• Exercise objective:
Please output the following records exactly. Leave every image out.

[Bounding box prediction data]
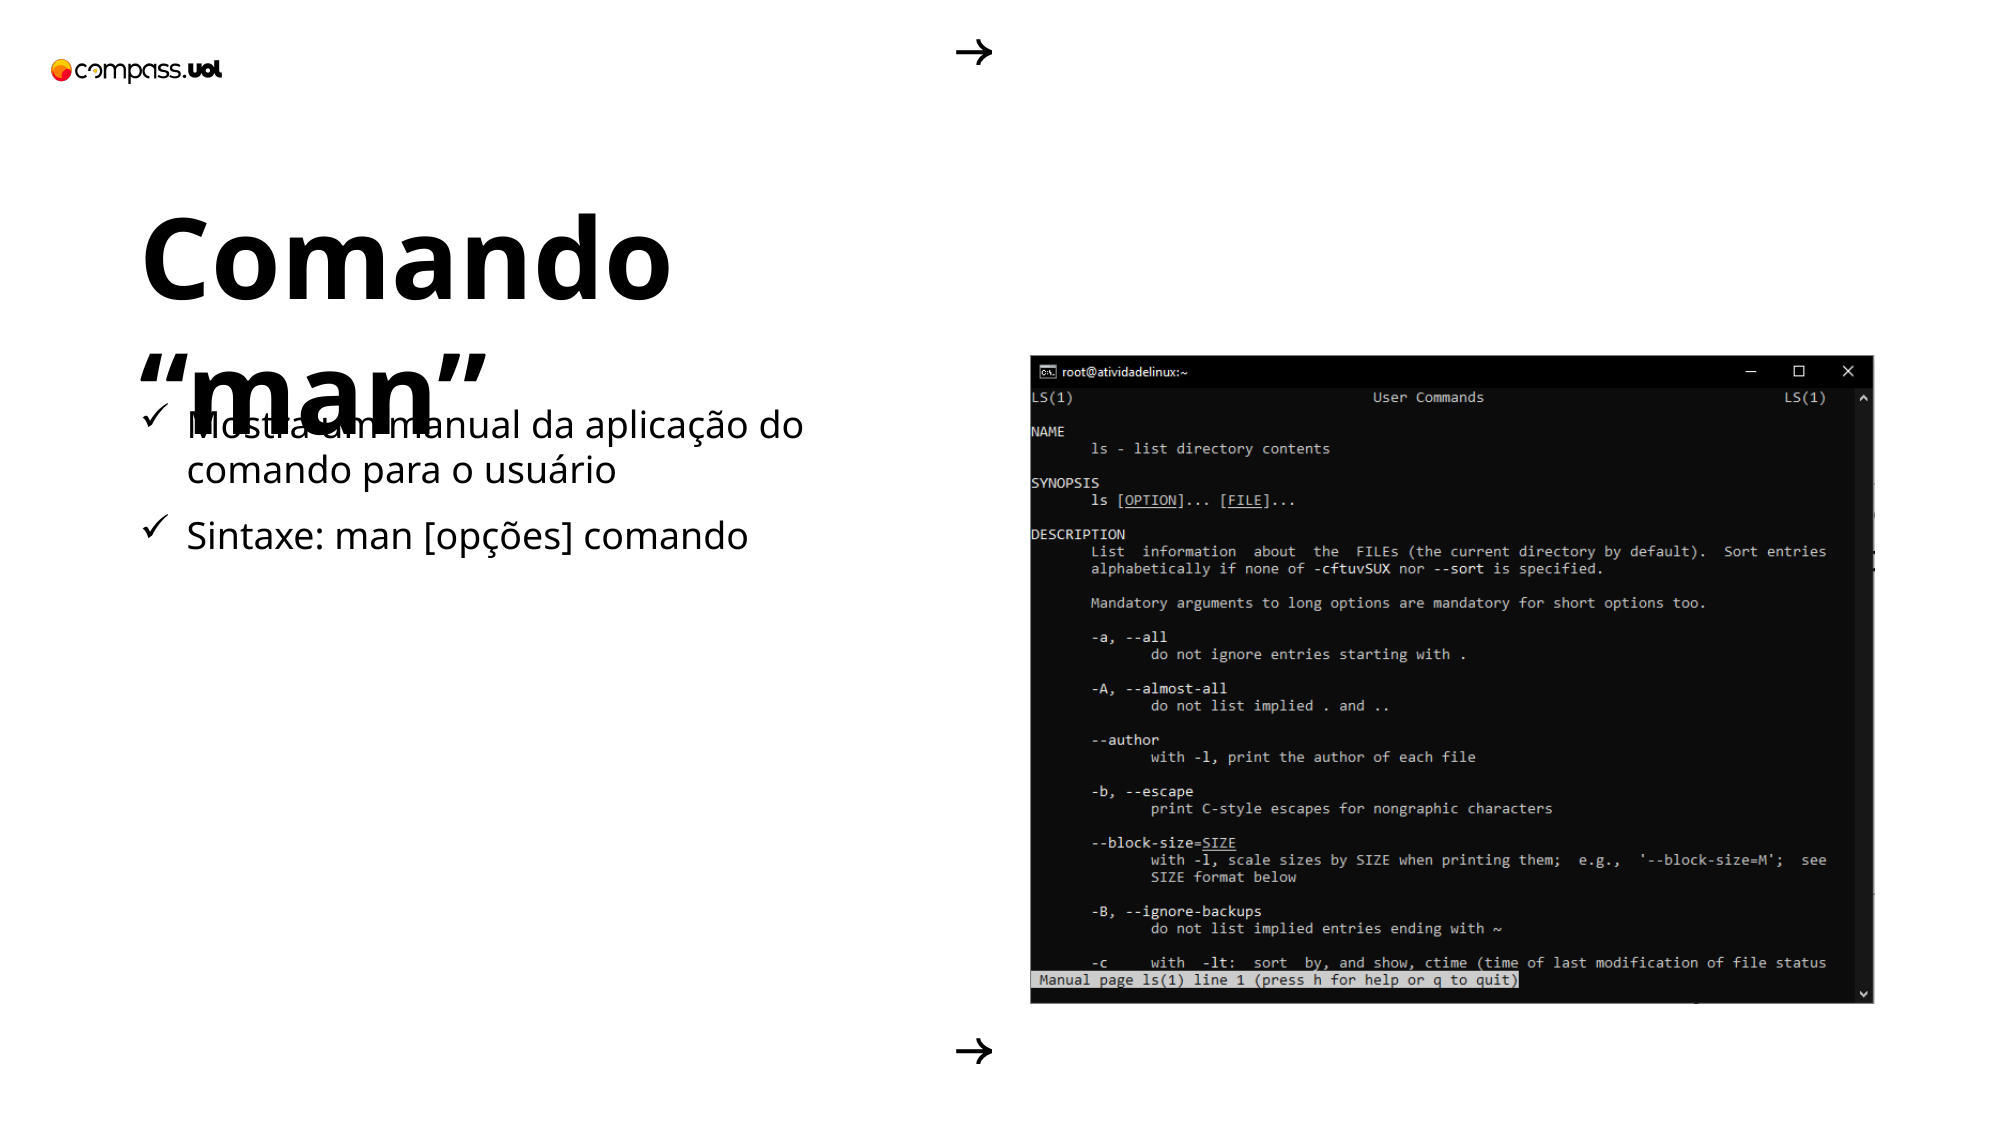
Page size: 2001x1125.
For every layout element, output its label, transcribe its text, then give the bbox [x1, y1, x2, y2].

picture [1030, 355, 1875, 1004]
picture [957, 1039, 992, 1064]
picture [957, 40, 992, 65]
list Mostra um manual da aplicação do comando para o usuário Sintaxe: man [opções] comando [125, 393, 913, 907]
list Comando “man” [125, 179, 1050, 332]
picture [51, 59, 222, 84]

• Response area:
Page size: 2001x1125.
For every layout element, output its label, transcribe its text, then give the bbox [x1, y1, x2, y2].

picture [1030, 355, 1875, 1004]
picture [957, 1039, 992, 1064]
picture [957, 40, 992, 65]
list Mostra um manual da aplicação do comando para o usuário Sintaxe: man [opções] comando [125, 393, 913, 907]
list Comando “man” [125, 179, 1050, 332]
picture [51, 59, 222, 84]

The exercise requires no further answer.